**AUFGABE:**
Beantworte anhand des Lesetexts über das Dezibel:
(a) Welcher Bruchteil des Bel ist ein Dezibel?
(b) In welchem Gerät prangte das Dezibel im VU-Meter?
(c) Was ist das Dezibel laut dem letzten Satz noch nicht mal?

**LESETEXT:**
----------
Bel und Dezibel – Willkommen in Quasiland
Maße, Skalen und Einheiten, wie beispielsweise das Dezibel, geben und Halt und Orientierung, sie machen Abstraktes greifbar und geben Dimensionen eine Größenordnung. Manchmal scheint ihr Zweck auf den ersten Blick aber genau im Gegenteil zu liegen …
Das Bel – besser bekannt in seinem Zehnerquotienten Dezibel (zehntel Bel) – zählt zu den einigermaßen verwirrenden Phänomenen der Elektrotechnik. Und das nicht etwa, weil es die komplexe Mathematik hinter Verstärkung, Dämpfung und Schalldruck in einen abstrakten Zahlenwert schnürt – diese Zusammenhänge lassen sich mit etwas Lernwillen aufklären. Gravierender ist, dass die meisten HiFi-Liebhaber in der irrigen Annahme leben, den Wert zu kennen und zu verstehen. Ein Resultat inniger Vertrautheit: Bereits bei unseren frühsten Gehversuchen war das Dezibel zugegen. Es kündete von der verzückenden Lautheit eines Verstärkers, verriet den Wirkungsgrad der neuen Lautsprecher, prangte im VU-Meter des ersten Taperecorders und warnte in farbigen Diagrammen vor der Schmerzgrenze des Schalls. Umso größer die Verblüffung, wenn wir irgendwann erkennen, dass der vertraute Wegbegleiter mehr als ein Leben führt. Und schlimmer noch: Der gemeine Hochstapler ist noch nicht mal eine richtige Maßeinheit.
----------
**MATERIAL:**
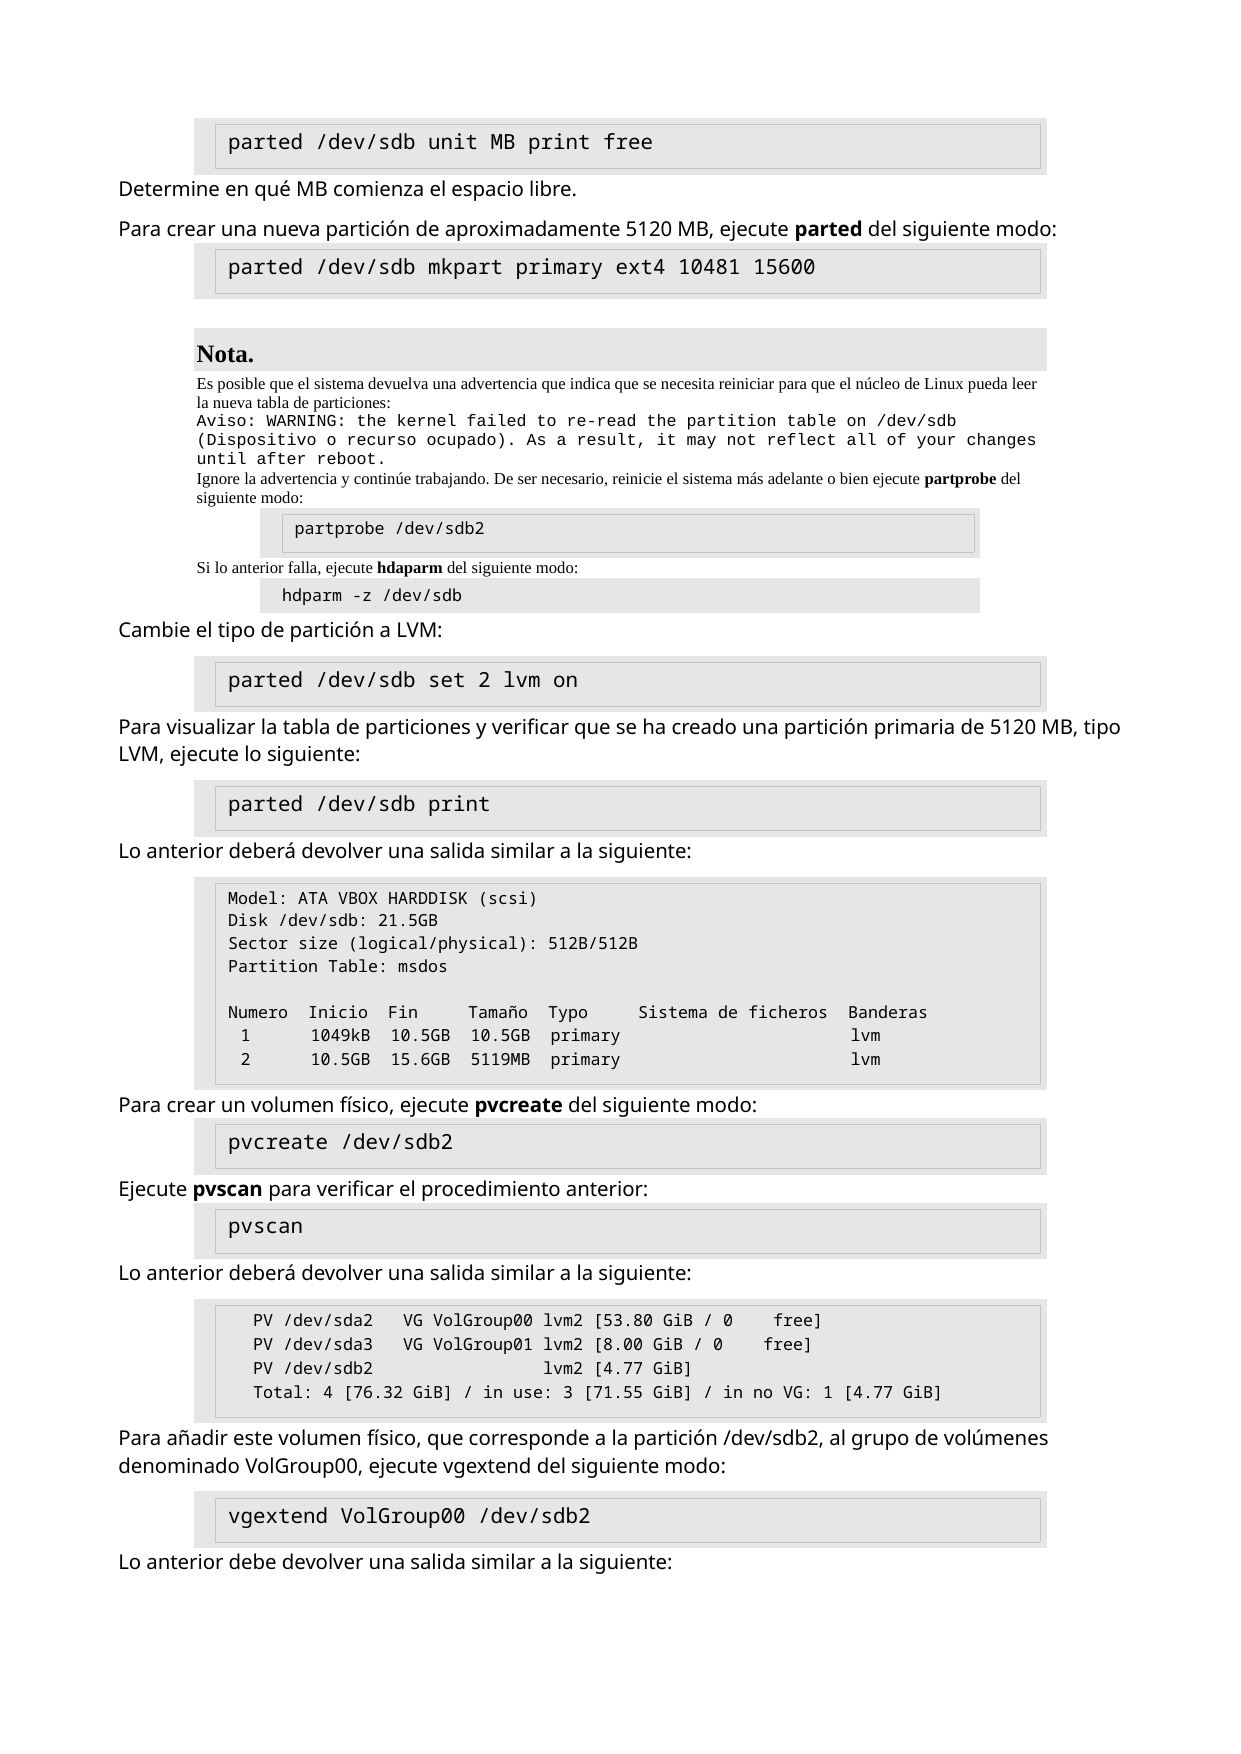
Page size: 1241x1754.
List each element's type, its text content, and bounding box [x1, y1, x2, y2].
----------
**LÖSUNG:**
(a) Ein zehntel Bel.
(b) Im ersten Taperecorder.
(c) Eine richtige Maßeinheit.